Tsai’s methodology is more advanced. Instead of simply looking up a name, his model tries to generalize from the entire dictionary. It looks at all the title pairs joined by inter-language links, and then tries to learn how to translate them. In other words, the links themselves are used as training data. In Spanish, Tsai says, there are about 10,000 title pairs that he used to train the model, while there are only about 1,000 in Tagalog.
Tsai’s model also pays special attention to the order of the words in a name, which can vary between different languages. While a transliterated word may be most likely to show up as the third word in a foreign phrase, for instance, it might more commonly be found as the first word in English. The key idea in the proposed model is to consider word alignment and word transliteration jointly. Tsai says a better understanding of word order helps the model better handle transliterations, and vice versa.
Most research of this type focuses on the biggest languages, says Tsai – English, Spanish, and Chinese. But a more generalized model, such as his, can be extended to other languages with less Wikipedia coverage. Notably, Tsai’s method achieves impressive candidate generation coverage with Tagalog (73 percent); Italian (66 percent); and Bengali (65 percent). (Arabic and Hebrew proved more difficult, at 37 percent and 46 percent, respectively.)

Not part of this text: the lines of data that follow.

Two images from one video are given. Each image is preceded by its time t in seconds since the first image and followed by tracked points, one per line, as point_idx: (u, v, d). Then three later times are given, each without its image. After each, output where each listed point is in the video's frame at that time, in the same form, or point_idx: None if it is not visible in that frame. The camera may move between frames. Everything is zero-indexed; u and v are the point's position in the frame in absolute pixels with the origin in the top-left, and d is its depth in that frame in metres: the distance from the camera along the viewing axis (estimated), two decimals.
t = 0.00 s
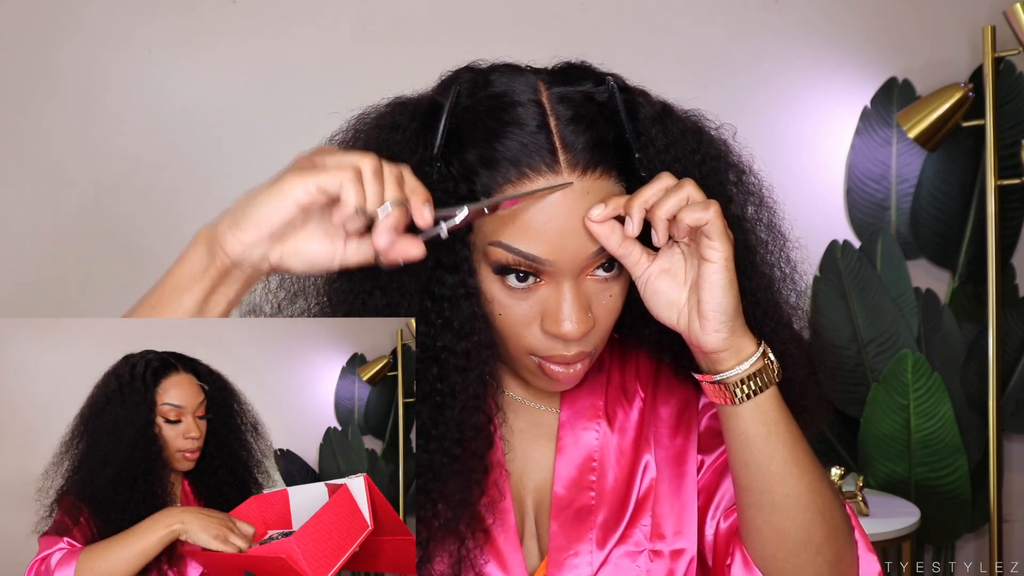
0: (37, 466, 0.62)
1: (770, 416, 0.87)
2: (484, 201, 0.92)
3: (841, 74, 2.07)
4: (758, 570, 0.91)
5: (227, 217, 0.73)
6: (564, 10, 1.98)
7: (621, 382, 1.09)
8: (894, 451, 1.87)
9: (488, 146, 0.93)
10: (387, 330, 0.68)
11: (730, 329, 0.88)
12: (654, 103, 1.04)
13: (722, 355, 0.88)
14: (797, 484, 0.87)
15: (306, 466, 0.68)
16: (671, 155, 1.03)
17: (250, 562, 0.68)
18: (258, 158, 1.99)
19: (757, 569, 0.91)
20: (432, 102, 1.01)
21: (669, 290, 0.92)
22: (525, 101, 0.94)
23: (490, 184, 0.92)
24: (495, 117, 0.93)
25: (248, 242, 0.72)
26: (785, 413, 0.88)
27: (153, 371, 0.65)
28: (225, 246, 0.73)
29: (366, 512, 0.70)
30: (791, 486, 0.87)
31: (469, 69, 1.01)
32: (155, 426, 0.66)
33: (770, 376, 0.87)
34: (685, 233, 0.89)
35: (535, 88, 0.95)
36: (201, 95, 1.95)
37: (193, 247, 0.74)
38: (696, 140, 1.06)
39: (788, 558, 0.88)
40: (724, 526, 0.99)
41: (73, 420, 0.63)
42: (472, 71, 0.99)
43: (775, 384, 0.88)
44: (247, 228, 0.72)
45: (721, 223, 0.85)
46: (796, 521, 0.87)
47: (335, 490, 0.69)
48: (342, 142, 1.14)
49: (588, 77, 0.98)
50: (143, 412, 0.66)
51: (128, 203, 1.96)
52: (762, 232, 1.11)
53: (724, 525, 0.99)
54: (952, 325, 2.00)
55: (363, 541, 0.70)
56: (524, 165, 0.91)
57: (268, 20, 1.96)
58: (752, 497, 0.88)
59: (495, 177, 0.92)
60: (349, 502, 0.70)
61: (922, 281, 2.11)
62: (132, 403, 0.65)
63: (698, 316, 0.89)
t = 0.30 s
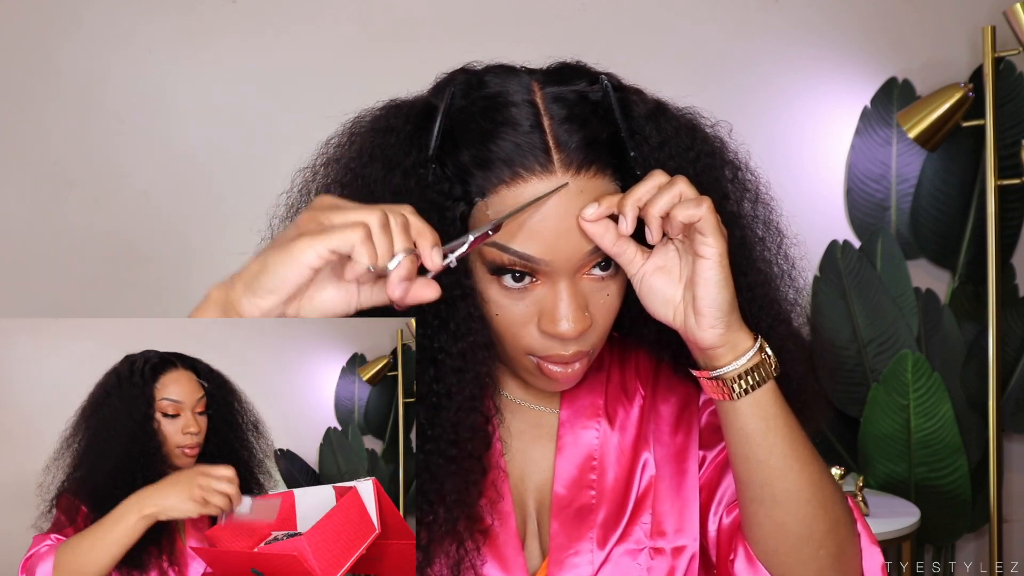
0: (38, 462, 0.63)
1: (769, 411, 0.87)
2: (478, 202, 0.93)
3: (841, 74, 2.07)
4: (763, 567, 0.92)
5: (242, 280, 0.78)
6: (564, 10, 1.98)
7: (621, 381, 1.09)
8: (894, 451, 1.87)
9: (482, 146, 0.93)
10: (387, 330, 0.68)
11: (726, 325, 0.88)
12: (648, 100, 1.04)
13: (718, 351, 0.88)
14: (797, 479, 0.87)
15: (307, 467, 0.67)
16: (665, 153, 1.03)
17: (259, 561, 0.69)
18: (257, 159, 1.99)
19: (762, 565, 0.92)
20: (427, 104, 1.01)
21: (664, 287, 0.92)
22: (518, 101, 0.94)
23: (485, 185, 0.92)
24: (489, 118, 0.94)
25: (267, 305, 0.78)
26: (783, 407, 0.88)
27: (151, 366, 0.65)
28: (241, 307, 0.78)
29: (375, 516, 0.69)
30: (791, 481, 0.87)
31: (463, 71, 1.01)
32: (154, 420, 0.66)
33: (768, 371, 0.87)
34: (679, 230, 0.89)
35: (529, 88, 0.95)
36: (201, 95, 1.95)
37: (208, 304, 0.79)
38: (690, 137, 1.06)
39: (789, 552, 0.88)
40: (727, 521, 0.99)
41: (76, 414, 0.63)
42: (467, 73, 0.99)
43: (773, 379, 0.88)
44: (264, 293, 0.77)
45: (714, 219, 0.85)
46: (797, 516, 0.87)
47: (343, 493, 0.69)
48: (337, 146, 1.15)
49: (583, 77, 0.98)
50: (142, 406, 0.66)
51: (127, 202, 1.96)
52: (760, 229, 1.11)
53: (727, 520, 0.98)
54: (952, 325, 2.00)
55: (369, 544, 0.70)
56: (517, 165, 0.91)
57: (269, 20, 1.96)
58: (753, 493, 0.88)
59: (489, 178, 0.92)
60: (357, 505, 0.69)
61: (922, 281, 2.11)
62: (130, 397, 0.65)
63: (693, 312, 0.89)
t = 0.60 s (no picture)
0: (38, 458, 0.64)
1: (768, 413, 0.87)
2: (477, 209, 0.91)
3: (841, 74, 2.07)
4: (759, 569, 0.92)
5: (226, 142, 0.81)
6: (565, 10, 1.98)
7: (620, 382, 1.09)
8: (894, 451, 1.88)
9: (480, 152, 0.92)
10: (388, 330, 0.68)
11: (727, 328, 0.88)
12: (642, 98, 1.04)
13: (719, 353, 0.88)
14: (796, 481, 0.87)
15: (307, 468, 0.67)
16: (661, 152, 1.03)
17: (261, 562, 0.68)
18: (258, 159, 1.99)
19: (759, 568, 0.92)
20: (419, 110, 1.01)
21: (665, 289, 0.92)
22: (513, 106, 0.94)
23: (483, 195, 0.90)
24: (483, 124, 0.93)
25: (244, 166, 0.80)
26: (783, 409, 0.88)
27: (147, 362, 0.65)
28: (219, 169, 0.81)
29: (377, 516, 0.69)
30: (790, 483, 0.87)
31: (455, 77, 1.02)
32: (147, 413, 0.65)
33: (768, 373, 0.87)
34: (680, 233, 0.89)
35: (522, 92, 0.95)
36: (201, 95, 1.95)
37: (193, 169, 0.83)
38: (685, 135, 1.06)
39: (787, 554, 0.88)
40: (725, 523, 0.99)
41: (75, 405, 0.64)
42: (458, 79, 0.99)
43: (773, 381, 0.88)
44: (244, 152, 0.80)
45: (716, 223, 0.85)
46: (796, 518, 0.87)
47: (346, 495, 0.68)
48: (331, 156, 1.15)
49: (575, 77, 0.98)
50: (133, 399, 0.65)
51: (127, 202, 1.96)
52: (756, 223, 1.11)
53: (724, 522, 0.99)
54: (952, 325, 2.00)
55: (372, 546, 0.69)
56: (515, 170, 0.91)
57: (269, 20, 1.96)
58: (752, 494, 0.88)
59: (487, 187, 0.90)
60: (360, 507, 0.68)
61: (923, 281, 2.11)
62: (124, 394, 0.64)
63: (695, 315, 0.89)
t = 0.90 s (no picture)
0: (36, 456, 0.63)
1: (770, 413, 0.87)
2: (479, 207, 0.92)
3: (841, 74, 2.07)
4: (763, 569, 0.91)
5: (229, 185, 0.78)
6: (565, 9, 1.98)
7: (622, 382, 1.09)
8: (894, 451, 1.88)
9: (483, 152, 0.92)
10: (387, 330, 0.68)
11: (728, 327, 0.88)
12: (645, 99, 1.04)
13: (720, 352, 0.88)
14: (797, 480, 0.87)
15: (308, 468, 0.66)
16: (663, 152, 1.02)
17: (264, 562, 0.67)
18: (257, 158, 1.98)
19: (762, 567, 0.91)
20: (425, 109, 1.01)
21: (666, 289, 0.92)
22: (516, 105, 0.94)
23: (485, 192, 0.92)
24: (488, 124, 0.93)
25: (250, 213, 0.77)
26: (784, 409, 0.88)
27: (149, 363, 0.65)
28: (226, 215, 0.78)
29: (380, 520, 0.69)
30: (791, 482, 0.87)
31: (460, 76, 1.01)
32: (146, 412, 0.65)
33: (769, 373, 0.87)
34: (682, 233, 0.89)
35: (526, 92, 0.95)
36: (201, 95, 1.95)
37: (195, 211, 0.79)
38: (688, 136, 1.06)
39: (788, 553, 0.88)
40: (727, 523, 0.99)
41: (76, 403, 0.63)
42: (463, 78, 0.99)
43: (774, 380, 0.87)
44: (249, 202, 0.76)
45: (717, 222, 0.85)
46: (796, 517, 0.87)
47: (349, 498, 0.68)
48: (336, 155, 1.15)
49: (579, 78, 0.98)
50: (131, 399, 0.64)
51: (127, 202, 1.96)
52: (759, 225, 1.11)
53: (726, 522, 0.99)
54: (952, 325, 2.00)
55: (374, 549, 0.70)
56: (518, 170, 0.91)
57: (268, 20, 1.96)
58: (753, 493, 0.88)
59: (490, 184, 0.92)
60: (363, 509, 0.69)
61: (923, 281, 2.11)
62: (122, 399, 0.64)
63: (696, 314, 0.89)
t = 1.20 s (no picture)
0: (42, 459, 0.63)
1: (771, 410, 0.87)
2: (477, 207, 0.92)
3: (841, 74, 2.07)
4: (765, 565, 0.92)
5: (235, 229, 0.77)
6: (565, 10, 1.98)
7: (623, 381, 1.09)
8: (894, 451, 1.88)
9: (482, 150, 0.93)
10: (388, 330, 0.68)
11: (727, 325, 0.88)
12: (646, 100, 1.04)
13: (720, 351, 0.88)
14: (799, 477, 0.87)
15: (308, 467, 0.66)
16: (663, 153, 1.02)
17: (264, 556, 0.67)
18: (257, 159, 1.98)
19: (765, 564, 0.91)
20: (426, 108, 1.01)
21: (665, 288, 0.92)
22: (516, 105, 0.94)
23: (484, 191, 0.92)
24: (487, 123, 0.94)
25: (260, 256, 0.76)
26: (785, 406, 0.88)
27: (158, 365, 0.64)
28: (234, 259, 0.77)
29: (381, 517, 0.69)
30: (793, 479, 0.87)
31: (462, 75, 1.01)
32: (158, 419, 0.65)
33: (770, 370, 0.87)
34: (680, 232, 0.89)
35: (527, 91, 0.95)
36: (200, 95, 1.95)
37: (199, 253, 0.78)
38: (689, 136, 1.06)
39: (791, 550, 0.88)
40: (730, 519, 0.98)
41: (83, 408, 0.63)
42: (465, 78, 0.99)
43: (774, 378, 0.88)
44: (259, 243, 0.76)
45: (714, 221, 0.85)
46: (798, 513, 0.87)
47: (351, 494, 0.69)
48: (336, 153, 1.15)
49: (580, 77, 0.98)
50: (143, 404, 0.64)
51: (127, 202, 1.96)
52: (759, 226, 1.11)
53: (730, 518, 0.98)
54: (952, 325, 2.00)
55: (376, 545, 0.70)
56: (516, 168, 0.91)
57: (268, 20, 1.95)
58: (755, 490, 0.88)
59: (488, 183, 0.92)
60: (365, 505, 0.69)
61: (923, 281, 2.11)
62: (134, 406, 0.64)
63: (695, 313, 0.89)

Tsai said his research relates to the work he does at Bloomberg in the field of information extraction and disambiguation. He has worked on several multilingual and cross-lingual problems. It would be ideal to create something specific to each language, says Tsai, but that can be difficult and slow, and each tool is of limited utility. “There is a need to cover more languages using the existing data we have,” he says. “We want this model to cover as many as possible.”